> _Work to complete_
Reproduce the records below exactly, but only between the lines holding "index dip: (360, 255)" and "wrist: (333, 504)", inclusive.

**** Data excerpts ****

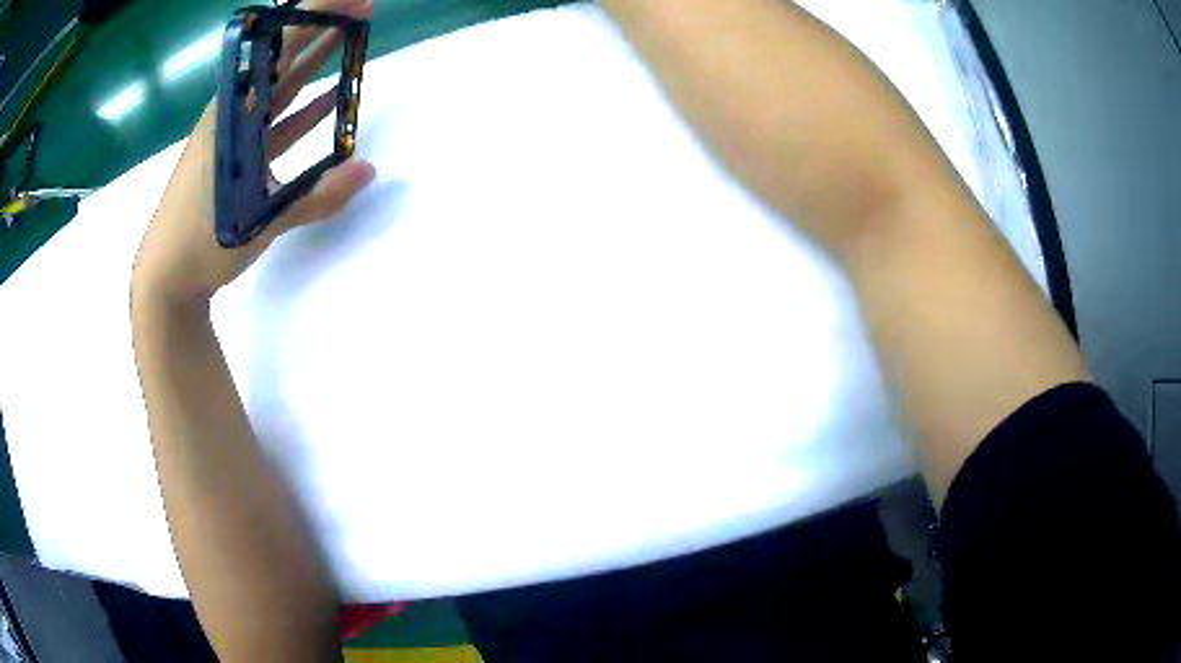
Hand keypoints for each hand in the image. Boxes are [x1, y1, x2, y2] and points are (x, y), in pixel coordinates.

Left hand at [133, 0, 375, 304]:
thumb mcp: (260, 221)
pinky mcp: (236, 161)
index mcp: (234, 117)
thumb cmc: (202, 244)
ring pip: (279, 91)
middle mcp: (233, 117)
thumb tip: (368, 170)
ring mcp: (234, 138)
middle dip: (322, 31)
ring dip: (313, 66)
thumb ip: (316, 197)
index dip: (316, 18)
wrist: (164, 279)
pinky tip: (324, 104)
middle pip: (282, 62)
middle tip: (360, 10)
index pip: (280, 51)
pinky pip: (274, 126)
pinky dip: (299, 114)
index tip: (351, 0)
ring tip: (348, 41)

****
**** Data excerpts ****

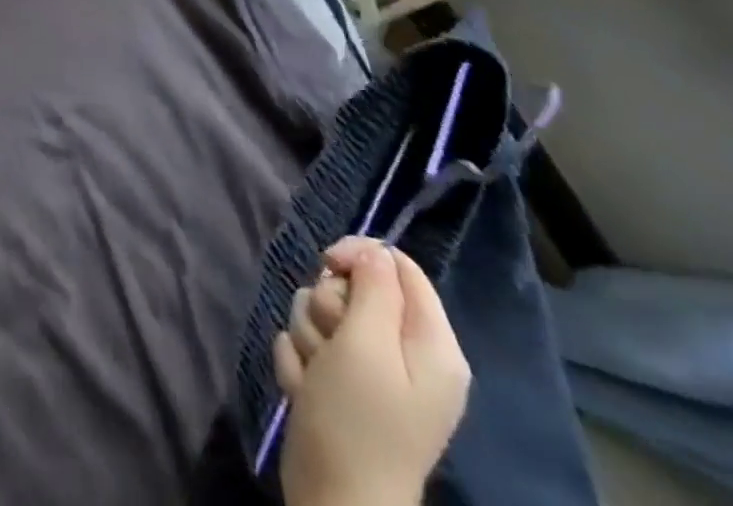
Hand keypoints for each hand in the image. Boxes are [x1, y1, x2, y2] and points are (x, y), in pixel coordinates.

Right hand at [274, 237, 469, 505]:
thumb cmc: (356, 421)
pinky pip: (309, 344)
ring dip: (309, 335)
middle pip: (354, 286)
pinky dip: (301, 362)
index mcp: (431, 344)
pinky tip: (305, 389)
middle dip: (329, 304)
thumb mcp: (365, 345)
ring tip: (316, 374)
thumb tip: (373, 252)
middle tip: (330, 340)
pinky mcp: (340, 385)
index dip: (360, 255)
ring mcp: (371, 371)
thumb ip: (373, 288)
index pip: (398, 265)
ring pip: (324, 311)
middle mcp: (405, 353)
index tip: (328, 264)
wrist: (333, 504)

****

> _Answer box_
index dip: (360, 255)
ring mcp: (371, 371)
thumb ip: (373, 288)
index pip: (398, 265)
ring pip: (324, 311)
middle mcp: (405, 353)
index tip: (328, 264)
wrist: (333, 504)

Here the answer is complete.